Records from a dataset:
-------------------------

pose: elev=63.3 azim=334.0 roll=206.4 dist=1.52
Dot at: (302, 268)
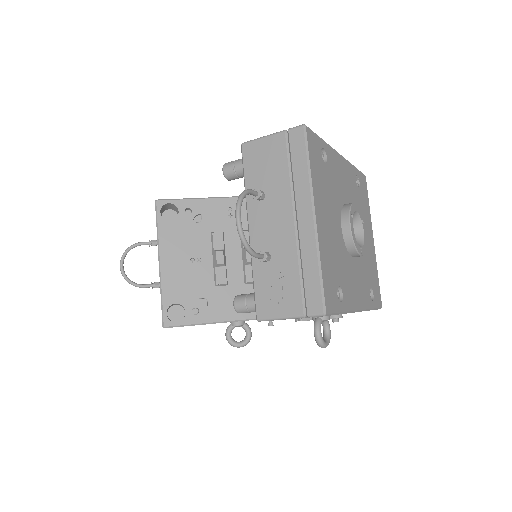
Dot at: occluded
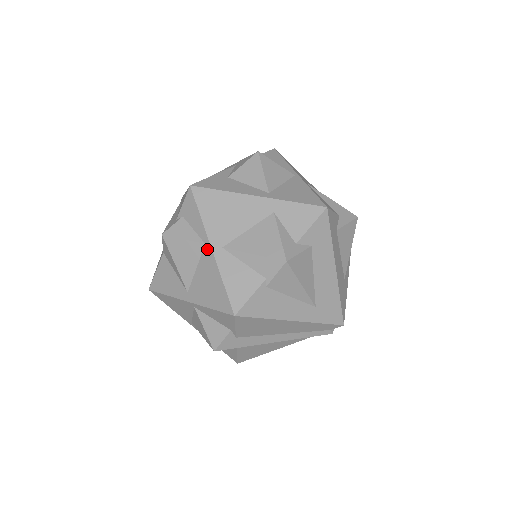
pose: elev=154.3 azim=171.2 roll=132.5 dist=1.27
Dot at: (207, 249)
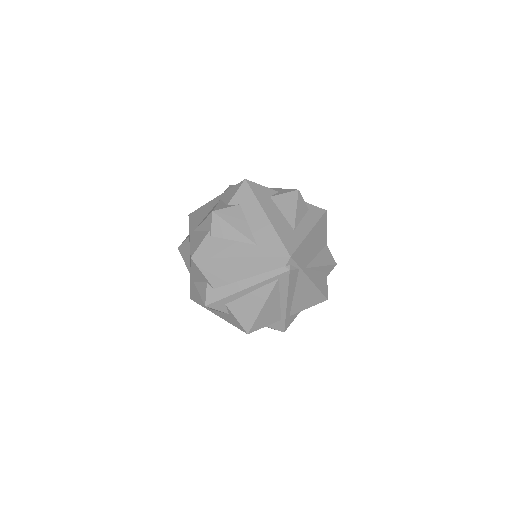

-------------------------

§ **Exercise description**:
Format every line of the data above as a JSON list of strings, one string per line, skipping blank lines and leaving out the picture lines.

§ **Finished exercise**:
[
  "pose: elev=63.3 azim=334.0 roll=206.4 dist=1.52",
  "Dot at: (302, 268)",
  "Dot at: occluded",
  "pose: elev=154.3 azim=171.2 roll=132.5 dist=1.27",
  "Dot at: (207, 249)"
]